* **Your objective**
Find every line in the data below that contains the string "عنوان", and copy each of those lines. Letter case counts when matching.

[Exercise inputs — start]

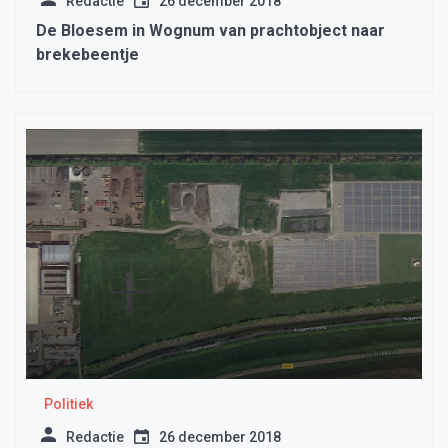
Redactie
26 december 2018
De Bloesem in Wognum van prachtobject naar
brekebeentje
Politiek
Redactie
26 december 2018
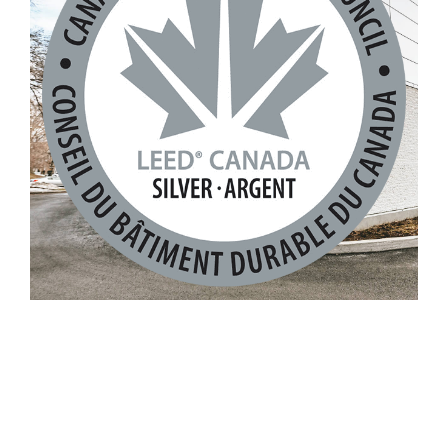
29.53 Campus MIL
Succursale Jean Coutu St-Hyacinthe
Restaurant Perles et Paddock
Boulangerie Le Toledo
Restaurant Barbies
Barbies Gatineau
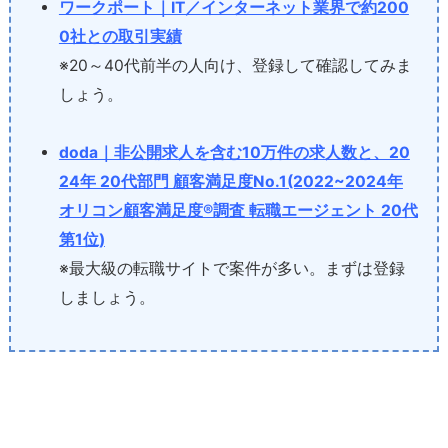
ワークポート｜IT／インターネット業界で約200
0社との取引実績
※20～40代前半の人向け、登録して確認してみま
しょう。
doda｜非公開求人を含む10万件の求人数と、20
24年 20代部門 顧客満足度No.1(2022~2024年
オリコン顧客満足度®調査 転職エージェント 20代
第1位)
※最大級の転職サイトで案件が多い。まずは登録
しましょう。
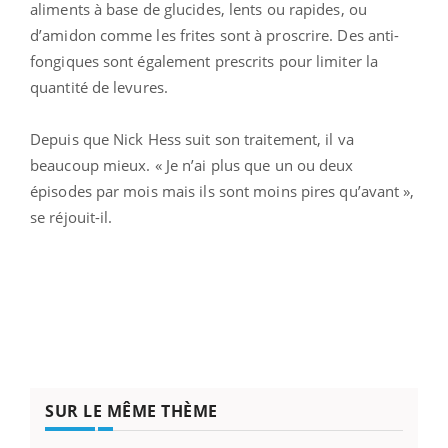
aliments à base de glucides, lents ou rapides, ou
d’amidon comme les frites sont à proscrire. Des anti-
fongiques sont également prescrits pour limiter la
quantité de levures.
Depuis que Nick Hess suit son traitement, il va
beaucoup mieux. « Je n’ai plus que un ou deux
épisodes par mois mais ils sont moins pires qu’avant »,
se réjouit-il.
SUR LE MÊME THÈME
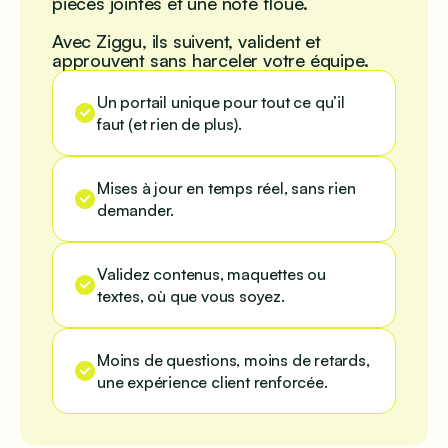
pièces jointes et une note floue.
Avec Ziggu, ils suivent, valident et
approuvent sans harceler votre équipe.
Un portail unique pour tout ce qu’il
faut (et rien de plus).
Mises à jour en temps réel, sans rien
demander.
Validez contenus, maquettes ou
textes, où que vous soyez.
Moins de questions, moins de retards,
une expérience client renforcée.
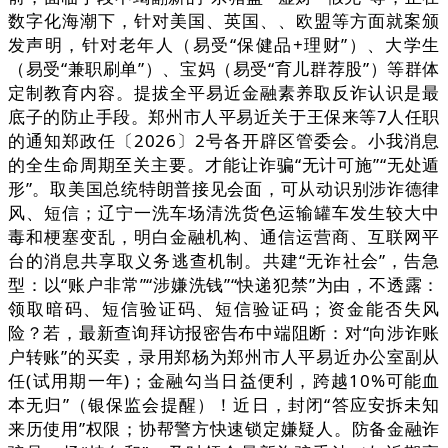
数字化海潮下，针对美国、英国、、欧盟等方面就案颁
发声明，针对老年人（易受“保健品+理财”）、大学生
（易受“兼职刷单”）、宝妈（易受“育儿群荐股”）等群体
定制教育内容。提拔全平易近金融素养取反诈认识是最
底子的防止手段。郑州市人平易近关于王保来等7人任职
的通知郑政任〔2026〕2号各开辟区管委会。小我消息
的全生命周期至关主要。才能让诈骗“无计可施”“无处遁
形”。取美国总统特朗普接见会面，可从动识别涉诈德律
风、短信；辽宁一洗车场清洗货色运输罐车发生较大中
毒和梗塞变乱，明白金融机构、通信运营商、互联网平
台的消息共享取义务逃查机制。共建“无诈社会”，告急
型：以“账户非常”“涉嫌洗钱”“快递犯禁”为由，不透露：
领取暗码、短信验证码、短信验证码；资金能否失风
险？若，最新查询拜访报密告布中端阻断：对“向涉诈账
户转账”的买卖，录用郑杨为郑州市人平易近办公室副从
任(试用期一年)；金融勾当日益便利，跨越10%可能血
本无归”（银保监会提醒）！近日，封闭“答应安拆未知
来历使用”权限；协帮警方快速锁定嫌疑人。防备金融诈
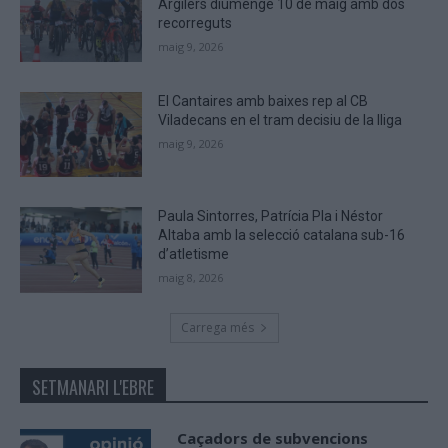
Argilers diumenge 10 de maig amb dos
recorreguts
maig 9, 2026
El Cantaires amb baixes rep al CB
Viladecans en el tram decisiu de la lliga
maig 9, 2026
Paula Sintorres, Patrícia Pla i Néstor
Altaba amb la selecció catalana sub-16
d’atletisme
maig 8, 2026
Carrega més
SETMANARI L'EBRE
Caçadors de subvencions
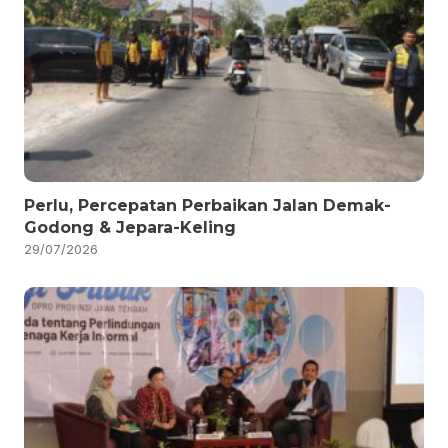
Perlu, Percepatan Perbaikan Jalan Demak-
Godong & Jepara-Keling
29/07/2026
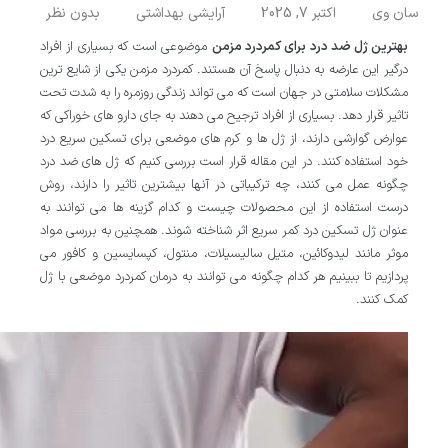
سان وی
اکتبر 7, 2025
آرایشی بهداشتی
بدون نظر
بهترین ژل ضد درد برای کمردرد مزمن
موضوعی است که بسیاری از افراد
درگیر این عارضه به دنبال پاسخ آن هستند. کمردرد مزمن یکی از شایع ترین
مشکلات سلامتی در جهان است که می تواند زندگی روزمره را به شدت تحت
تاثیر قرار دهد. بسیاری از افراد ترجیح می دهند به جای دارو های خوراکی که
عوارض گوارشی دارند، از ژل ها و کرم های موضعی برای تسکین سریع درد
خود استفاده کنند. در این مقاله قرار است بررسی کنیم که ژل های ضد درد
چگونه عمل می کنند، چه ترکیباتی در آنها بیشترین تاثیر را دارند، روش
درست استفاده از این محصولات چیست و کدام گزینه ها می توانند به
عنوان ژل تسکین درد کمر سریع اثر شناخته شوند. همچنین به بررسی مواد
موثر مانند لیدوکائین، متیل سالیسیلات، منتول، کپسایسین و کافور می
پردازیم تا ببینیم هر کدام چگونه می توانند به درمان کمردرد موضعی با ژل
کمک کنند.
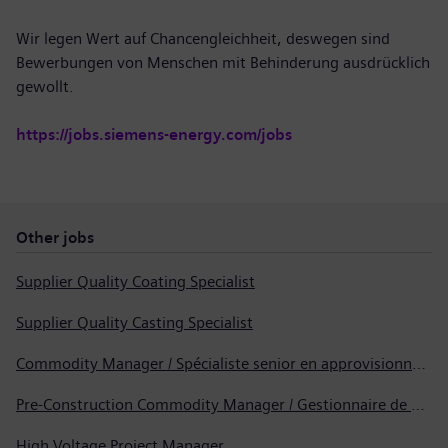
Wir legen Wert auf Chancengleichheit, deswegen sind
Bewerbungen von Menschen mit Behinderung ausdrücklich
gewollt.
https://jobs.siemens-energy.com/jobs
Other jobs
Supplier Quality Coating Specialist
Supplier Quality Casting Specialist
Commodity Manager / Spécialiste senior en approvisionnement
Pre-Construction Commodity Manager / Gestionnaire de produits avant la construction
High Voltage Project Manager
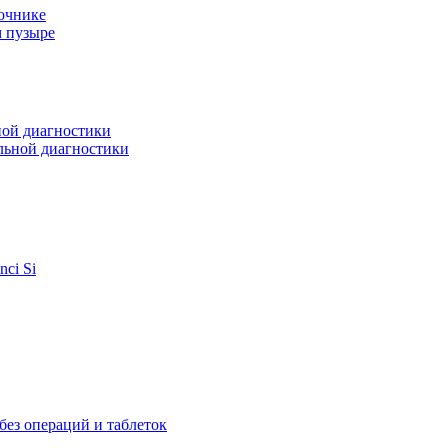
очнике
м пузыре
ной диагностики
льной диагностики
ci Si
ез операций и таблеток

[Exercise inputs — finish]
[Exercise inputs — start]

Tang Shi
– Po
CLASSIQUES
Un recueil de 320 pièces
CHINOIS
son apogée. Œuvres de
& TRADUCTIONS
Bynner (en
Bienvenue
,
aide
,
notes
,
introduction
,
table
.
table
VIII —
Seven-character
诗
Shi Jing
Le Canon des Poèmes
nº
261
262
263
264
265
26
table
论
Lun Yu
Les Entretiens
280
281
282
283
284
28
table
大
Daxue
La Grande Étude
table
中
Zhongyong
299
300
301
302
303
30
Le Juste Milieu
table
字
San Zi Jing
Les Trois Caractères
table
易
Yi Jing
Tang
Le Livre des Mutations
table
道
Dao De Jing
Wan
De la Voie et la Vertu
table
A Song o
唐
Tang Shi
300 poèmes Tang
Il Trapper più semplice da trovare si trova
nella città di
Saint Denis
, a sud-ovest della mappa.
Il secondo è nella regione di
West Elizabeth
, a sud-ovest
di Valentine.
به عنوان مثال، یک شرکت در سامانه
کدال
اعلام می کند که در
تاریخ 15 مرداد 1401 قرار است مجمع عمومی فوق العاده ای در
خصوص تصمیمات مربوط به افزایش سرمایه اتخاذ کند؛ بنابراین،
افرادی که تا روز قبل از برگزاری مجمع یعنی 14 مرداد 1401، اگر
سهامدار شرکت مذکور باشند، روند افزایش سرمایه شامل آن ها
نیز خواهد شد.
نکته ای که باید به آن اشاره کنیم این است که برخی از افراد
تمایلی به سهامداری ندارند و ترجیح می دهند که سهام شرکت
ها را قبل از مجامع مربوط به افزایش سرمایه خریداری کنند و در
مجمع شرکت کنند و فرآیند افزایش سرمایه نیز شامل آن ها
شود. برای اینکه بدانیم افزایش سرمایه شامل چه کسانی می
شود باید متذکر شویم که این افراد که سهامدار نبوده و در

[Exercise inputs — finish]

* **Solution to this problem**
عنوان ژل تسکین درد کمر سریع اثر شناخته شوند. همچنین به بررسی مواد
به عنوان مثال، یک شرکت در سامانه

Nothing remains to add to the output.